As my wife and daughters contemplated whether or not to venture out into the throng of holiday shoppers, scouring the adds in search of some item they felt they desperately needed, an item supposedly deeply discounted, I thought to myself, "Why do they call it 'Black Friday'?" A little research was required.
When a new writer sets out to start a project, they often ask what they should write about. Some veteran writers will tell them to 'write what you know'. If you're a know-it-all, that's fine and good as you could probably tackle anything, but most of us do have severe limitations on knowledge. Ok...maybe just me. In most cases a little research can play a vital role in creating a story with useful, accurate, information.
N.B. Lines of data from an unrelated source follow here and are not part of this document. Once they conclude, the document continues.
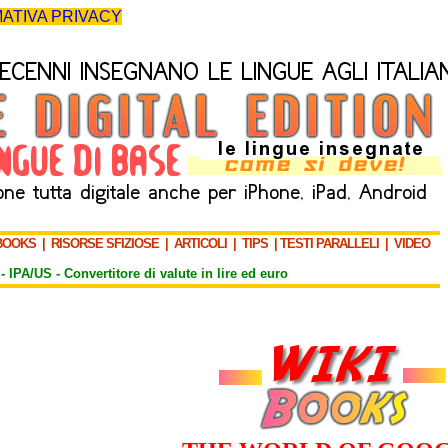
ATIVA PRIVACY
BOOKS
|
RISORSE SFIZIOSE
|
ARTICOLI
|
TIPS
|
TESTI PARALLELI
|
VIDEO
-
IPA/US
-
Convertitore di valute in lire ed euro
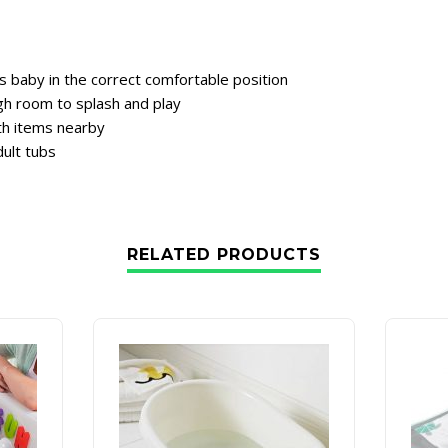
 baby in the correct comfortable position
gh room to splash and play
th items nearby
dult tubs
RELATED PRODUCTS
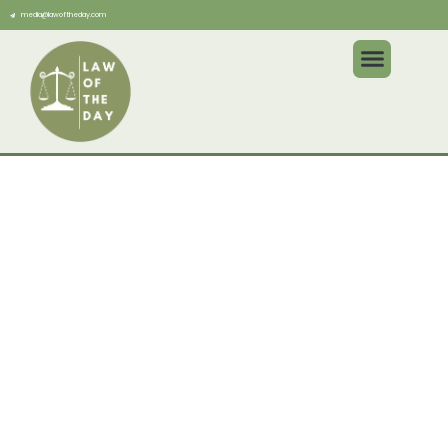
media@lawoftheday.com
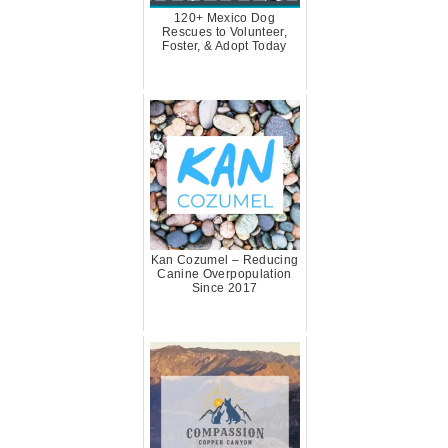
120+ Mexico Dog
Rescues to Volunteer,
Foster, & Adopt Today
Kan Cozumel – Reducing
Canine Overpopulation
Since 2017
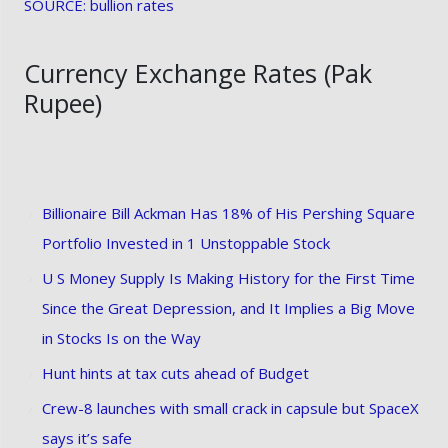
SOURCE: bullion rates
Currency Exchange Rates (Pak
Rupee)
Billionaire Bill Ackman Has 18% of His Pershing Square
Portfolio Invested in 1 Unstoppable Stock
U S Money Supply Is Making History for the First Time
Since the Great Depression, and It Implies a Big Move
in Stocks Is on the Way
Hunt hints at tax cuts ahead of Budget
Crew-8 launches with small crack in capsule but SpaceX
says it’s safe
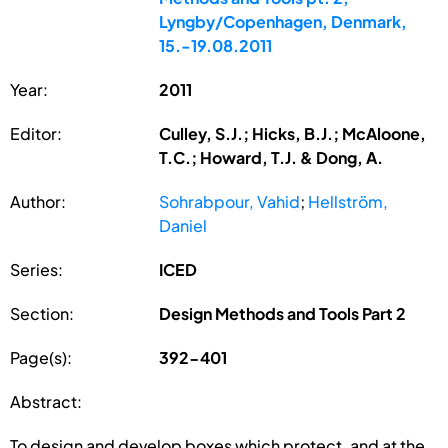
Lyngby/Copenhagen, Denmark,
15.-19.08.2011
Year:
2011
Editor:
Culley, S.J.; Hicks, B.J.; McAloone,
T.C.; Howard, T.J. & Dong, A.
Author:
Sohrabpour, Vahid
;
Hellström,
Daniel
Series:
ICED
Section:
Design Methods and Tools Part 2
Page(s):
392-401
Abstract:
To design and develop boxes which protect, and at the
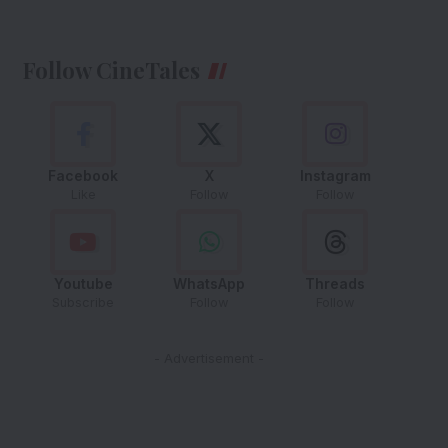
Follow CineTales
Facebook
X
Instagram
Like
Follow
Follow
Youtube
WhatsApp
Threads
Subscribe
Follow
Follow
- Advertisement -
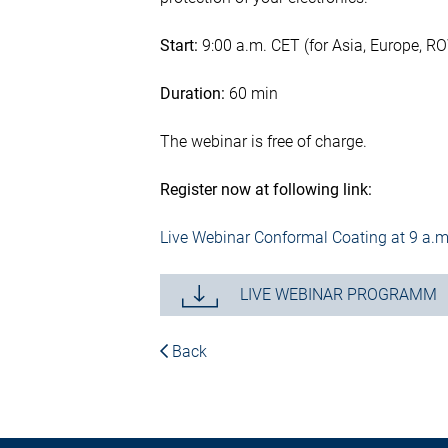
Start:
9:00 a.m. CET (for Asia, Europe, R
Duration:
60 min
The webinar is free of charge.
Register now at following link:
Live Webinar Conformal Coating at 9 a.m
LIVE WEBINAR PROGRAMM
Back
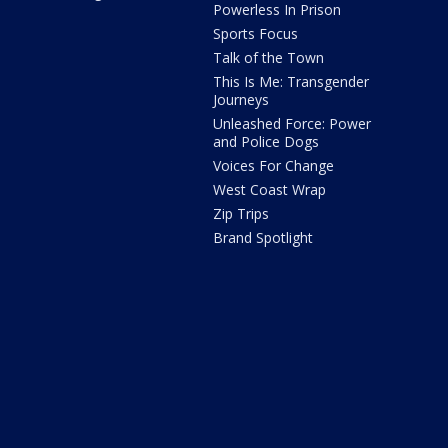
Powerless In Prison
Sports Focus
Talk of the Town
This Is Me: Transgender
Journeys
Unleashed Force: Power
and Police Dogs
Voices For Change
West Coast Wrap
Zip Trips
Brand Spotlight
Plus, it can be fun and very enlightening.
When I started writing my first manuscript I had a few ideas rattling around in my head, but the one that appealed to me the most was the one I felt I could finish with the least amount of research. I just didn't want to be bogged down with delays while I eagerly sought counsel on some small tidbit of information which would probably only account for 10 words of actual composition. I just wanted to get in to the mechanics of writing again since it had been quite a while for me. What I found though was the project still required some research and I actually enjoyed the small breaks it required as I pondered ways to plagiarize without plagiarizing.
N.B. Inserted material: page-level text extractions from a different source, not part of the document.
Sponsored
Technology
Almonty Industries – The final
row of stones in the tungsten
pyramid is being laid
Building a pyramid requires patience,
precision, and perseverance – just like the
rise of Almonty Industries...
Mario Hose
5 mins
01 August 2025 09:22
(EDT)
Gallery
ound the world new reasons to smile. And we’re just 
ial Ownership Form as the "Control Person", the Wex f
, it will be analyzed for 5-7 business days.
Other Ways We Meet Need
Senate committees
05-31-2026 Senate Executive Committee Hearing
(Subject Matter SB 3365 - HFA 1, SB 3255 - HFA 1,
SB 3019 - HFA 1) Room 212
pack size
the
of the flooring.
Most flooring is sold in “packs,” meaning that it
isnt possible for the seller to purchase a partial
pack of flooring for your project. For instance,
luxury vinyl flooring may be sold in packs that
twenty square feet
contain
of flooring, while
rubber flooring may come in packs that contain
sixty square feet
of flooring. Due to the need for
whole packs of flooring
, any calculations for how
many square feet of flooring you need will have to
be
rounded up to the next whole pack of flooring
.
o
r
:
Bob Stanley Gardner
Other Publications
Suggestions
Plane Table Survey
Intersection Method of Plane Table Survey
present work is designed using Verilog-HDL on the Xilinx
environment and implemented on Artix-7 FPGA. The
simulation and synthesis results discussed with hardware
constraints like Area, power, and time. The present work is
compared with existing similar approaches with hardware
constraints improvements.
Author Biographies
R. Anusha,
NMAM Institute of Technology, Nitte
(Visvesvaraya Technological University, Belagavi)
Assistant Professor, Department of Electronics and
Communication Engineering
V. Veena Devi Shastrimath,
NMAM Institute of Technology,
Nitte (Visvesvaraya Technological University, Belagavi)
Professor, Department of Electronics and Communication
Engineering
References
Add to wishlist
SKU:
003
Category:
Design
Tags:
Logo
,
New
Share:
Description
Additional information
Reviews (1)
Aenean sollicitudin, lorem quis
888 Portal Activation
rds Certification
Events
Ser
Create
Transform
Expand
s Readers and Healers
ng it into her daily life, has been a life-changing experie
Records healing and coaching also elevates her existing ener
Some authors live for the research. I know many who spend a year or more on a manuscript and over half of that time is spent in various forms of research, either interviewing, reading, or traveling to exotic places as they dive headlong into unknown territory. David Morrell tells in his book on writing, The Successful Novelist, how he took a survival course which involved many weeks of training and a final exam where he was left in the wilderness and had to find his way to a specific rendezvous within so many days. He went through the ordeal for his research on his novel Testament. I've heard Steve Berry visits the local used book stores and scours the shelves for older literature to fuel his very historically accurate thrillers. He usually emerges with over a hundred books for his efforts and when you read his exciting stories, you feel the work come alive. My friend and thriller writer, Chuck Barrett, made several trips to Savannah for his novel The Savannah Project and as his characters were thrust into action during St. Patrick's day in the historical city, you couldn't help but visualize all Mr. Barrett had painstakingly researched as the accuracy and detail made the landscape come alive in my mind.
I for one am not a big research hound. I will probably never write a historical thriller or pour my heart and soul into exotic places and cultures, but I do believe every story should lend itself to accuracy and because of that will always do what is needed to provide it to the reader. Plus it usually is kind of fun.
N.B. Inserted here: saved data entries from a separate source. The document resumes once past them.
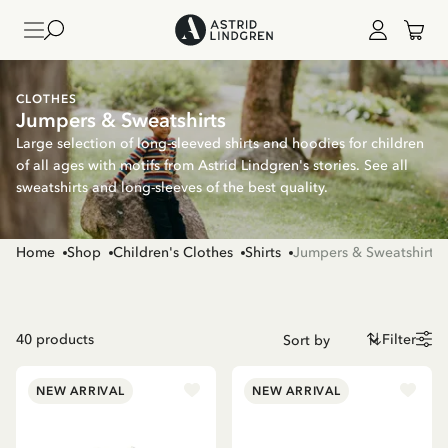
CLOTHES
Jumpers & Sweatshirts
Large selection of long-sleeved shirts and hoodies for children
of all ages with motifs from Astrid Lindgren's stories. See all
sweatshirts and long-sleeves of the best quality.
Home
Shop
Children's Clothes
Shirts
Jumpers & Sweatshirts
40
products
Filter
NEW ARRIVAL
NEW ARRIVAL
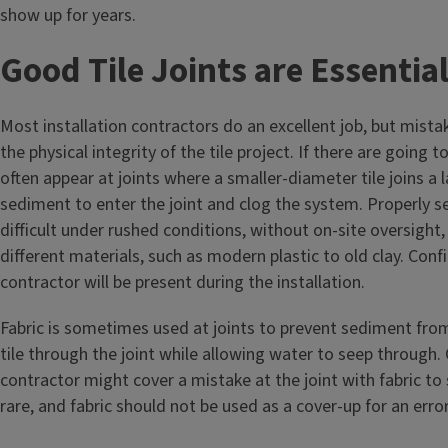
show up for years.
Good Tile Joints are Essentia
Most installation contractors do an excellent job, but mis
the physical integrity of the tile project. If there are going 
often appear at joints where a smaller-diameter tile joins a 
sediment to enter the joint and clog the system. Properly sec
difficult under rushed conditions, without on-site oversight
different materials, such as modern plastic to old clay. Confi
contractor will be present during the installation.
Fabric is sometimes used at joints to prevent sediment from
tile through the joint while allowing water to seep through. 
contractor might cover a mistake at the joint with fabric to 
rare, and fabric should not be used as a cover-up for an erro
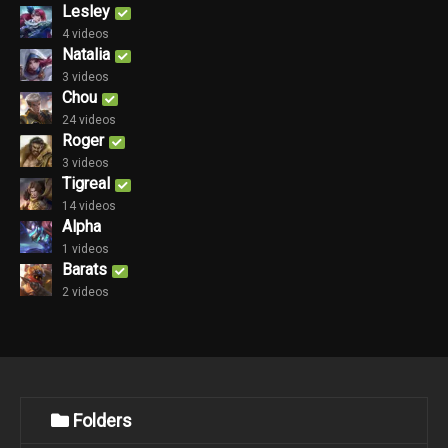
Lesley
4 videos
Natalia
3 videos
Chou
24 videos
Roger
3 videos
Tigreal
14 videos
Alpha
1 videos
Barats
2 videos
Folders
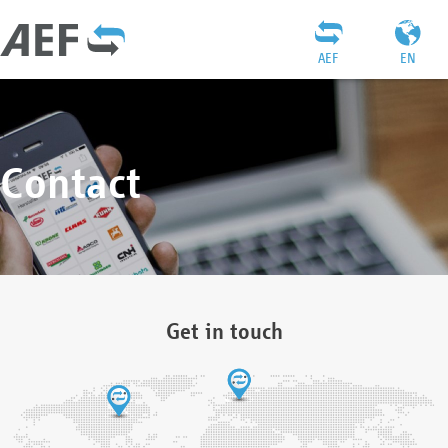
AEF
EN
Contact
Get in touch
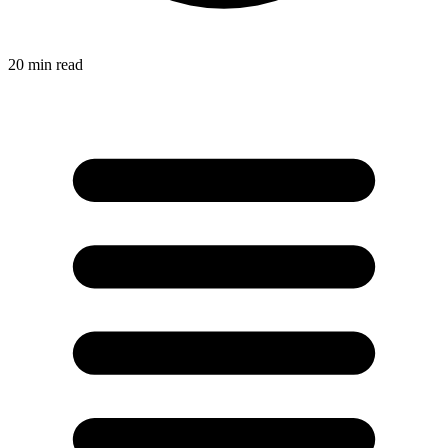
20
min read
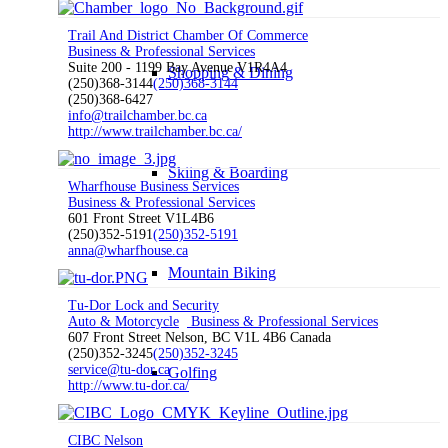
Trail And District Chamber Of Commerce
Business & Professional Services
Suite 200 - 1199 Bay Avenue V1R4A4
Shopping & Dining
(250)368-3144
(250)368-3144
(250)368-6427
info@trailchamber.bc.ca
http://www.trailchamber.bc.ca/
Skiing & Boarding
Wharfhouse Business Services
Business & Professional Services
601 Front Street V1L4B6
(250)352-5191
(250)352-5191
anna@wharfhouse.ca
Mountain Biking
Tu-Dor Lock and Security
Auto & Motorcycle
Business & Professional Services
607 Front Street Nelson, BC V1L 4B6 Canada
(250)352-3245
(250)352-3245
service@tu-dor.ca
Golfing
http://www.tu-dor.ca/
CIBC Nelson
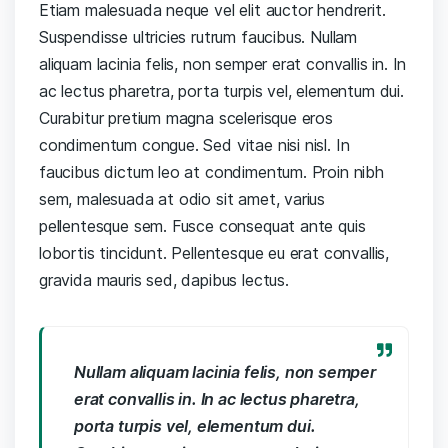
Etiam malesuada neque vel elit auctor hendrerit.
Suspendisse ultricies rutrum faucibus. Nullam
aliquam lacinia felis, non semper erat convallis in. In
ac lectus pharetra, porta turpis vel, elementum dui.
Curabitur pretium magna scelerisque eros
condimentum congue. Sed vitae nisi nisl. In
faucibus dictum leo at condimentum. Proin nibh
sem, malesuada at odio sit amet, varius
pellentesque sem. Fusce consequat ante quis
lobortis tincidunt. Pellentesque eu erat convallis,
gravida mauris sed, dapibus lectus.
Nullam aliquam lacinia felis, non semper
erat convallis in. In ac lectus pharetra,
porta turpis vel, elementum dui.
As far as Black Friday, if you Google the term, you'll get your answer. The Black Friday we are concerned with in this little blog, originated in Philadelphia in the 1960's and was attributed to most retailers "getting out of the red and into the black" as far as their profits go. In other words, they are finally making money. One word of caution on research. If you use the Internet, make sure you are able to verify your information. Wikipedia and the Internet are great sources, but sometimes can be riddled with opinions and misinformation. Did I get it right? Look for yourself. Have fun and a great Thanksgiving weekend!